Evolution of the CFO

Evolution of the CFO

I’ve been CFO to a number of growth companies and consulted at various levels with many groundbreaking UK businesses pushing the boundaries in digital business. One of the themes I’ve seen arising is that, often, I’ve been the respective companies first financial leadership. That, in itself, presents some challenges. Not only do you need to build out your finance function from scratch, cast an eye over HR and keep a close reign on legal – you also need to teach a lot other team members what it is that a great CFO does. And if you’re going to be a great team player and work closely with everyone in the company it’s better if those things aren’t a surprise.

There’s plenty of consultants who can give you some hints on a hiring process. This post sharing insights on what that amazing CFO is actually going to do.

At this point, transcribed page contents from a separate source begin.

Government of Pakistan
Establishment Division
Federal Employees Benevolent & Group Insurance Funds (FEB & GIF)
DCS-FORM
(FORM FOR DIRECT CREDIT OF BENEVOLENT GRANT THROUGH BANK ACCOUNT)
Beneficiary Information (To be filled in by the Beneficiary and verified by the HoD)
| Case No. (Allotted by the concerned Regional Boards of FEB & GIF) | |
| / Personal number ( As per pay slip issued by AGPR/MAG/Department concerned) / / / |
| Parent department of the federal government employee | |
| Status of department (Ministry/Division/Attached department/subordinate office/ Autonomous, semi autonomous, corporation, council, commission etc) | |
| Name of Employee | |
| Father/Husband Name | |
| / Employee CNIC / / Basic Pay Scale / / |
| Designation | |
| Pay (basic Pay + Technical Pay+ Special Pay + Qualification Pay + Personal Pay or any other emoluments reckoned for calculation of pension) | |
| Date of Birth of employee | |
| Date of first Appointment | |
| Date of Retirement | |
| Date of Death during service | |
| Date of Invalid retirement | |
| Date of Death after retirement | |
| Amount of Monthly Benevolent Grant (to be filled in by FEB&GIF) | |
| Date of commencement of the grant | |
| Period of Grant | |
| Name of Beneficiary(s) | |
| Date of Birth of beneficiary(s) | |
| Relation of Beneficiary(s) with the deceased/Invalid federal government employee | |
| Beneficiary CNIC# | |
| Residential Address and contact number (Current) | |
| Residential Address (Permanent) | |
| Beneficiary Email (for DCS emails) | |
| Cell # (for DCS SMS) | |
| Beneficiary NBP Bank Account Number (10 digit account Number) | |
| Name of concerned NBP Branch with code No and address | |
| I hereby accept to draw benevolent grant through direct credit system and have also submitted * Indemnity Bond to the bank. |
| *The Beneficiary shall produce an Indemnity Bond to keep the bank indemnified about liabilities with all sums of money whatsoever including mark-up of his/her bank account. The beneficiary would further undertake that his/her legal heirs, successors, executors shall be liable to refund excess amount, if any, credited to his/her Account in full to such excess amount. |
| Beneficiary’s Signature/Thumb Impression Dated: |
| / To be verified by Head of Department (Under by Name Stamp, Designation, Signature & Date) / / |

  • Own every number in the business. There is, in fact, an argument that until a business has taken the plunge and completed an IPO the CFO is really CNO (Chief Numeric Officer). By this I mean he needs to own all the metrics in the business so that he can vouch for their accuracy and steer the decision process. In the digital era it’s extremely rare for any management team to be able to review financial statements and determine what the right course of action is purely from those. You normally need to be a couple of metrics deeper into the business and typically it’s a multi metric challenge that businesses will face. The CFO can’t expect to be impactful if they just make general financial commentary such as ‘we need to make the marketing more impactful’ and then pass the buck to the CMO. A CFO with contemporary skills should have gotten under the hood on each aspect of the business. In fact, it’s more likely the great CFO will propose something detailed. Something along the lines of ‘if Co can hit a conversion level of X%, a CPA of Y will be tolerable and put us on track for new customer acquisition’. As I will explain further later on, it’s one thing to know the detailed actuals it’s another to structure the logic to allow others in the business to frame the decisions they are faced with.
  • Breed a culture of justification. The ‘B’ word (Budget) gets thrown around here and in many instances, it’s much abused. In fact, the Budget obsessed CFO can be a barrier to iteration and therefore innovation. The point around justification is that the CFO applies that mindset to so many day-to-day items the leadership in the company is just drawn into the gravitation pull. The ice test is in the minutiae here – in short you know you are winning when day-to-day proposals (Flat Screens, Venue hires) come to you with alternatives and cost benchmarks. When the people around you are justifying it to themselves before it passes your desk – then you’re heading down the right path. 
  • Set’s targets for the business leadership. This responsibility can so easily be a path for confrontation. Management may feel they’ll be set a target that they could never rationally meet. A top grade CFO will be sensitive to that need to set tough but achievable targets. They’ll be able to get the team members to buy into something exciting and to peel down through the layers and help those participants see how that could be achieved and buy-in to that goal.
  • Communicates decision making with the purest logic. Logic is one of the great misused terms in popular business parlance. It’s hard to know why that would be. Perhaps Doctor Spock wasn’t quite the poster-boy for that school of thought or maybe it’s just, superficially, more exciting to come up with an idea or make a discovery. When decisions are made through a shared logic on, say, the make-up of the customer value proposition and what the business has to do to fulfil on that it’s more likely that business can grow in a sustainable manner
  • Cuts through woolly thinking. This is a tough one – you’ll know it when you see it. In taking a growing business to the next level there are always shared assumptions. Over time some of those assumptions will cease to be valid and holding them up as cornerstone to success can be an issue. I remember one early stage company from quite a few years ago where I was FD. We had one popular application with high activation figures and strong customer feedback. This then attracted a huge amount of management attention. After some rooting around on my part we then discovered that we had no real ability to market to that demographic so taking that application down the monetization path was always going to end badly. The Company needs to be looking to your CFO to play the contrarian. There can be so many positive outcomes when the business is challenged on their thinking. Done well this kind of approach can lift the thoughtfulness and thoroughness in decisioning. 

The items described above are the generic skills that work well in almost any growth business. I’ve not mentioned technical skills, transactional experience (M&A) nor touched on restructuring. To a degree these items are experiential items and some ticking them off the CV is usually sufficient. 

There’s no-where near as many great CFO’s out there as the tech scene needs. As a result there’s a good deal of value add from getting eye-to-eye with a few candidates and weighing up what they can do. It’s not an easy hire to make and using some structured appraisal process to work through these attributes will massively improve the odds on a good outcome.